D’après le Conseil, Michel Martelly et Youri Latortue « ont armé et financé plusieurs gangs » afin de « promouvoir leur agenda politique, défendre leurs intérêts personnels et économiques et contrôler le territoire », selon le communiqué.

S’agissant de Rony Celestin, le Conseil indique qu’il est « impliqué dans des violences liées à des groupes armés et à des activités de contrebande » et qu’il est « responsable d’avoir orchestré l’assassinat du journaliste Néhémie Joseph », lequel « avait révélé ses activités illégales et des faits de corruption », selon l’UE.

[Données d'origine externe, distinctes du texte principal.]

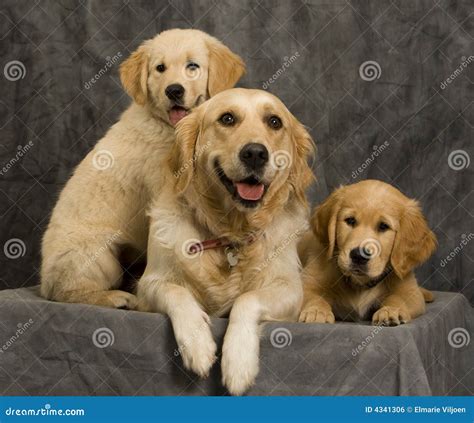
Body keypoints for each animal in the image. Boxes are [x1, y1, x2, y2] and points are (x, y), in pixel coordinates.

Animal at [40, 29, 244, 308]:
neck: (170, 127)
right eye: (160, 68)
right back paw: (115, 297)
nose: (174, 90)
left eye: (192, 66)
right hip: (98, 254)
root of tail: (43, 281)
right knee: (67, 292)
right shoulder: (165, 195)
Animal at [300, 181, 436, 326]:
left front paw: (391, 310)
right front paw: (316, 311)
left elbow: (398, 298)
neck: (360, 283)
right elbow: (313, 296)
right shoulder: (307, 281)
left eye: (383, 226)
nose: (359, 256)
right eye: (350, 220)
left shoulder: (410, 291)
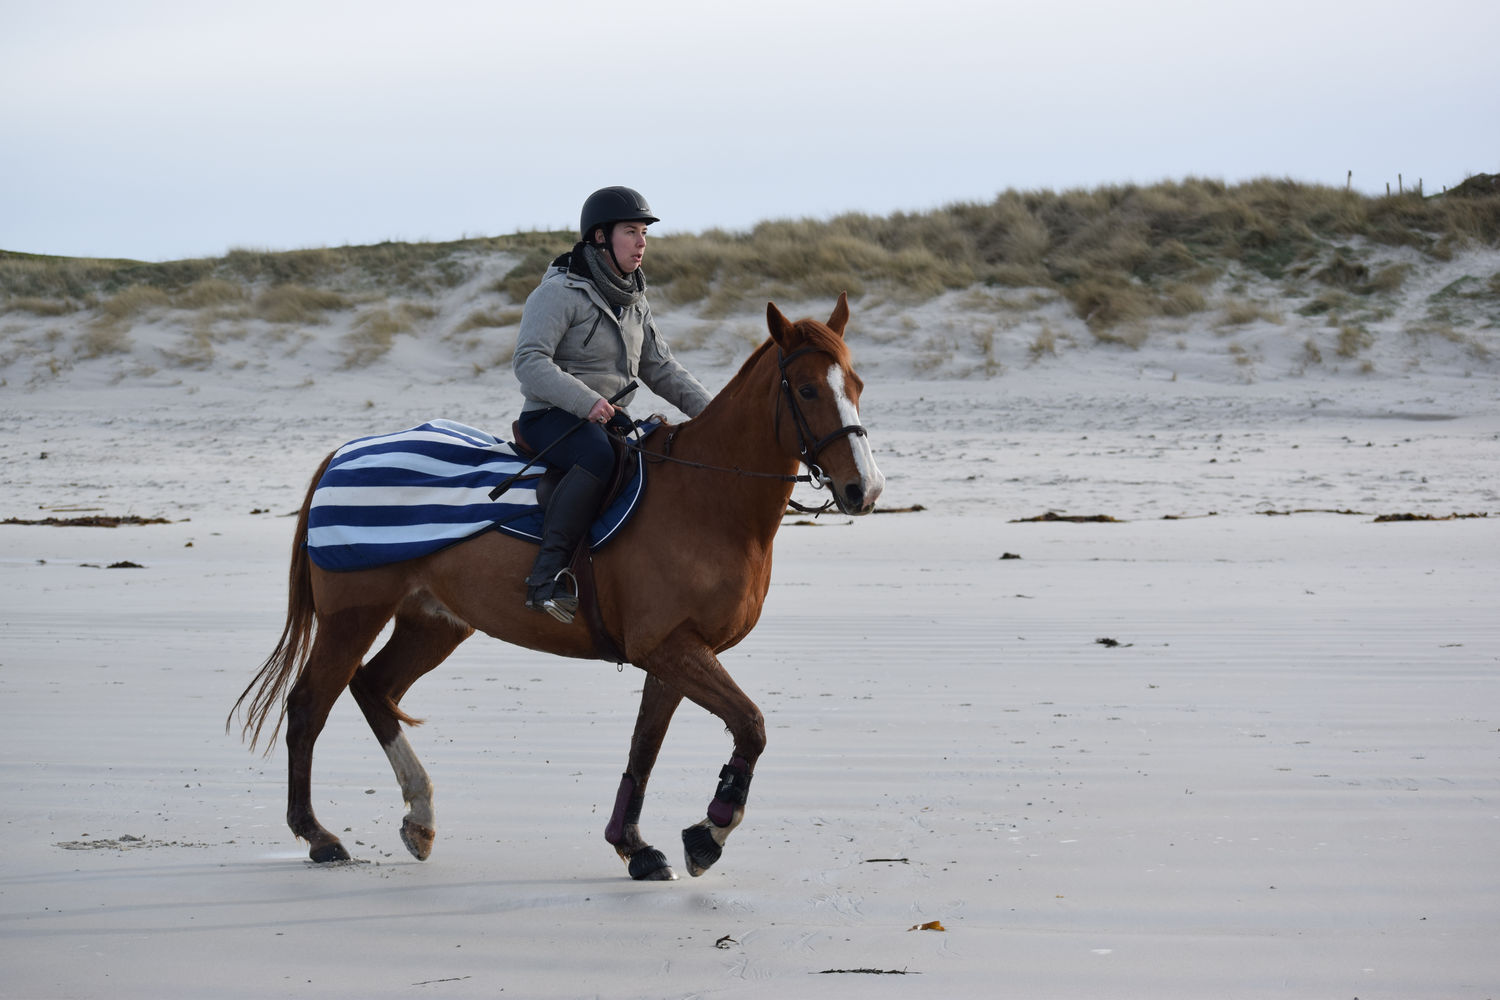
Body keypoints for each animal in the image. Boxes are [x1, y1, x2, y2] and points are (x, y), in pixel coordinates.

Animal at [228, 293, 882, 881]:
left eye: (856, 384)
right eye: (806, 391)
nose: (864, 490)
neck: (706, 500)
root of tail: (345, 453)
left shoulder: (675, 655)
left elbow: (645, 748)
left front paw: (634, 845)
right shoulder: (669, 647)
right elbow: (751, 724)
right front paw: (710, 832)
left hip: (433, 623)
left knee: (373, 687)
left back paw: (419, 817)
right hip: (353, 617)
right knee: (309, 706)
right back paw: (318, 835)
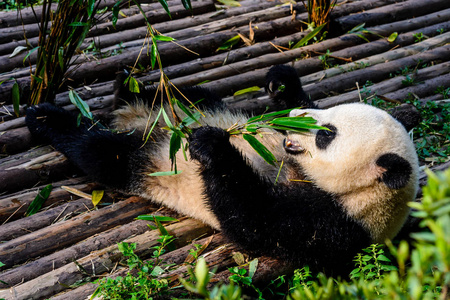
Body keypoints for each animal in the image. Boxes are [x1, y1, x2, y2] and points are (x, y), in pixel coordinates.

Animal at [25, 65, 418, 274]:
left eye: (326, 134)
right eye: (328, 113)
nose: (292, 119)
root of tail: (134, 121)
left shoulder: (331, 224)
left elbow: (251, 221)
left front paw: (211, 145)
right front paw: (282, 82)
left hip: (147, 159)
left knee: (101, 152)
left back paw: (46, 119)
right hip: (193, 103)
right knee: (179, 93)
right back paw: (129, 84)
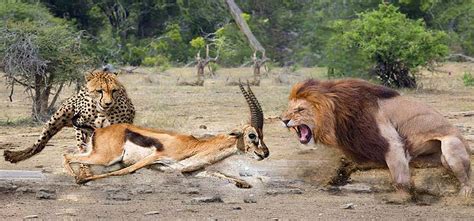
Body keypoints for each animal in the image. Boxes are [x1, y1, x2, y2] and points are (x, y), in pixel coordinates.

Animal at [4, 68, 135, 163]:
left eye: (114, 91)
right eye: (99, 91)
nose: (108, 103)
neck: (101, 111)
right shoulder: (80, 123)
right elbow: (84, 141)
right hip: (57, 118)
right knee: (39, 144)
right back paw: (14, 155)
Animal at [63, 82, 268, 187]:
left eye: (262, 134)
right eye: (252, 135)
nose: (265, 153)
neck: (195, 146)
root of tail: (99, 130)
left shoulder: (188, 171)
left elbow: (218, 174)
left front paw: (243, 183)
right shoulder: (155, 157)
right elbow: (126, 171)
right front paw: (82, 180)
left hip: (98, 156)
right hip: (105, 158)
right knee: (67, 155)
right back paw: (77, 177)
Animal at [282, 79, 470, 199]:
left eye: (300, 110)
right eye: (288, 109)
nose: (283, 120)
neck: (338, 115)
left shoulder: (391, 142)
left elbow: (400, 178)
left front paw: (401, 198)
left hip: (451, 145)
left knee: (466, 176)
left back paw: (465, 193)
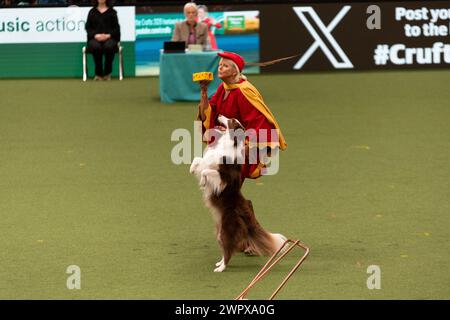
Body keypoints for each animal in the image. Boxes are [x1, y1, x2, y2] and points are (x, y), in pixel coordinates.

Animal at [189, 115, 286, 272]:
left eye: (231, 121)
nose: (219, 115)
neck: (227, 143)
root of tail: (247, 211)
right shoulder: (207, 162)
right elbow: (198, 160)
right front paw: (192, 169)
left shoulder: (224, 176)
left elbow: (206, 171)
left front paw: (203, 182)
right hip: (220, 232)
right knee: (226, 250)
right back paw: (219, 263)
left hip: (227, 229)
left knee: (229, 251)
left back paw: (221, 268)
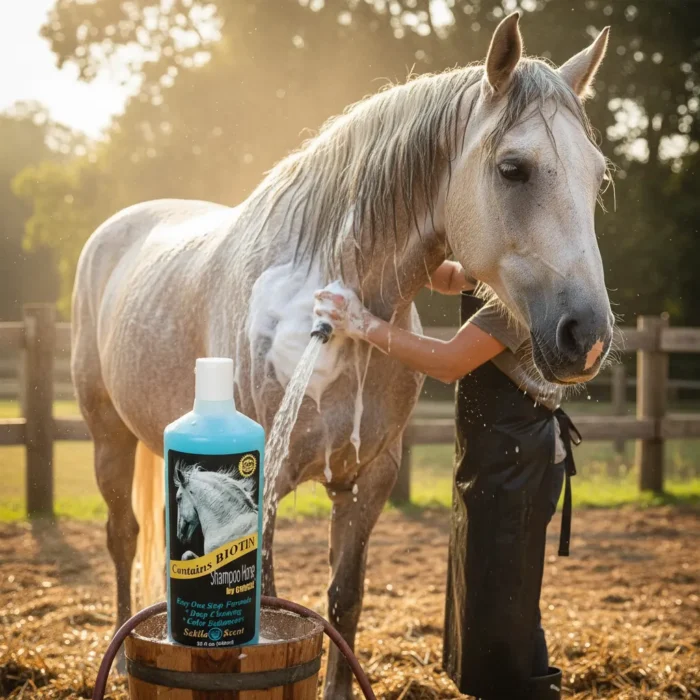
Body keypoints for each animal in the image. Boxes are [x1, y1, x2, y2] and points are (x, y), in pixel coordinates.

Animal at [71, 14, 614, 698]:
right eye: (513, 168)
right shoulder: (268, 481)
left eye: (597, 176)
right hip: (105, 434)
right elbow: (270, 591)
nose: (587, 335)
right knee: (122, 537)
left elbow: (343, 600)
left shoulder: (370, 476)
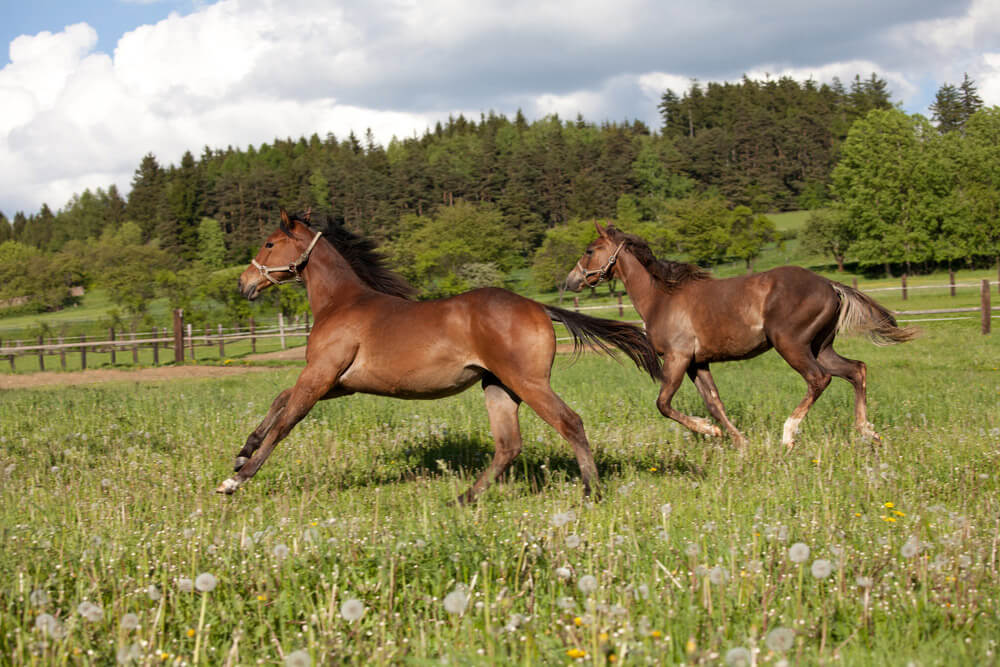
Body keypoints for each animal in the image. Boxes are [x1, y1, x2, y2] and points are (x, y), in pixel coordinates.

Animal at [215, 210, 660, 500]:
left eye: (269, 243)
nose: (243, 283)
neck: (341, 303)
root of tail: (538, 306)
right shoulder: (338, 381)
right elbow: (280, 400)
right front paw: (241, 453)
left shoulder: (321, 374)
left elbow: (286, 421)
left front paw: (237, 479)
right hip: (498, 386)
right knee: (508, 446)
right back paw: (464, 498)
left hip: (528, 382)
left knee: (570, 423)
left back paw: (591, 491)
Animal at [564, 223, 916, 448]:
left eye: (589, 250)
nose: (570, 282)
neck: (661, 297)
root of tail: (830, 284)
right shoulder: (697, 363)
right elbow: (714, 403)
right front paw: (737, 440)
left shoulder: (678, 359)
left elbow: (663, 404)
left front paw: (709, 431)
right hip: (821, 347)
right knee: (857, 370)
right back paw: (867, 431)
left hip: (791, 345)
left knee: (819, 379)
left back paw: (788, 434)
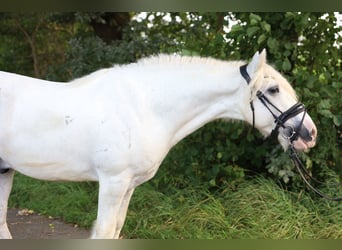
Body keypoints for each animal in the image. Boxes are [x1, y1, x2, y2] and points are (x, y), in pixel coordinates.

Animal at [0, 48, 318, 238]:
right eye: (273, 89)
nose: (310, 133)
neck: (144, 107)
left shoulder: (127, 186)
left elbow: (116, 230)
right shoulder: (113, 183)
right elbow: (104, 232)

Concernant l’entité sanctionnée, le Conseil précise que le gang “5 Segond” est « responsable de vols, viols, enlèvements, meurtres, actes de piraterie, extorsion, obstruction de l’aide humanitaire, ainsi que de trafics d’armes et de stupéfiants », selon le texte.

Les personnes et l’entité désignées sont désormais soumises à un gel des avoirs. En outre, « il est interdit aux personnes et entités de l’UE de mettre des fonds, des avoirs financiers ou des ressources économiques à leur disposition, directement ou indirectement », selon l’UE. Les personnes physiques visées font également l’objet d’une interdiction de voyager dans l’Union européenne, précise le Conseil.

Les actes juridiques correspondants ont été publiés au Journal officiel de l’Union européenne, selon le communiqué.

Le Conseil rappelle qu’au 28 juillet 2023, l’Union européenne a modifié son régime de sanctions relatif à Haïti afin de se doter de la capacité d’imposer de manière autonome des mesures restrictives à l’encontre de personnes et d’entités « responsables de menacer la paix, la sécurité ou la stabilité d’Haïti, ou de porter atteinte à la démocratie ou à l’État de droit », selon l’UE.

Ce dispositif complète les sanctions adoptées par le Conseil de sécurité des Nations unies en octobre 2022, rappelle encore le Conseil.

Par ailleurs, le 17 octobre 2024, le Conseil européen avait indiqué, dans ses conclusions, demeurer « extrêmement préoccupé » par la situation en Haïti et avait appelé à de nouvelles sanctions ciblées contre les responsables de la violence, « dans l’objectif de contribuer au rétablissement de la paix, de la sécurité, de la stabilité, de la démocratie et de l’État de droit » dans le pays, selon l’UE.

Le Conseil souligne qu’Haïti reste une priorité à l’agenda de l’Union européenne. Le soutien de l’UE vise à « renforcer les capacités institutionnelles » du pays et à « faciliter l’accès de la population aux services publics de base » dans un contexte « très instable et volatile », selon le communiqué.

Cette assistance comprend une aide macroéconomique, ainsi que des appuis à l’éducation, la sécurité alimentaire et la nutrition, la préparation aux catastrophes, la protection et la stabilité, y compris un soutien à la Police nationale d’Haïti, précise l’UE.

L’Union européenne rappelle enfin qu’elle est un partenaire politique et de développement de longue date d’Haïti et qu’elle « continuera à jouer son rôle, aux côtés d’autres partenaires régionaux, pour faire face à la situation dramatique du pays, y compris la crise humanitaire », selon le Conseil de l’UE.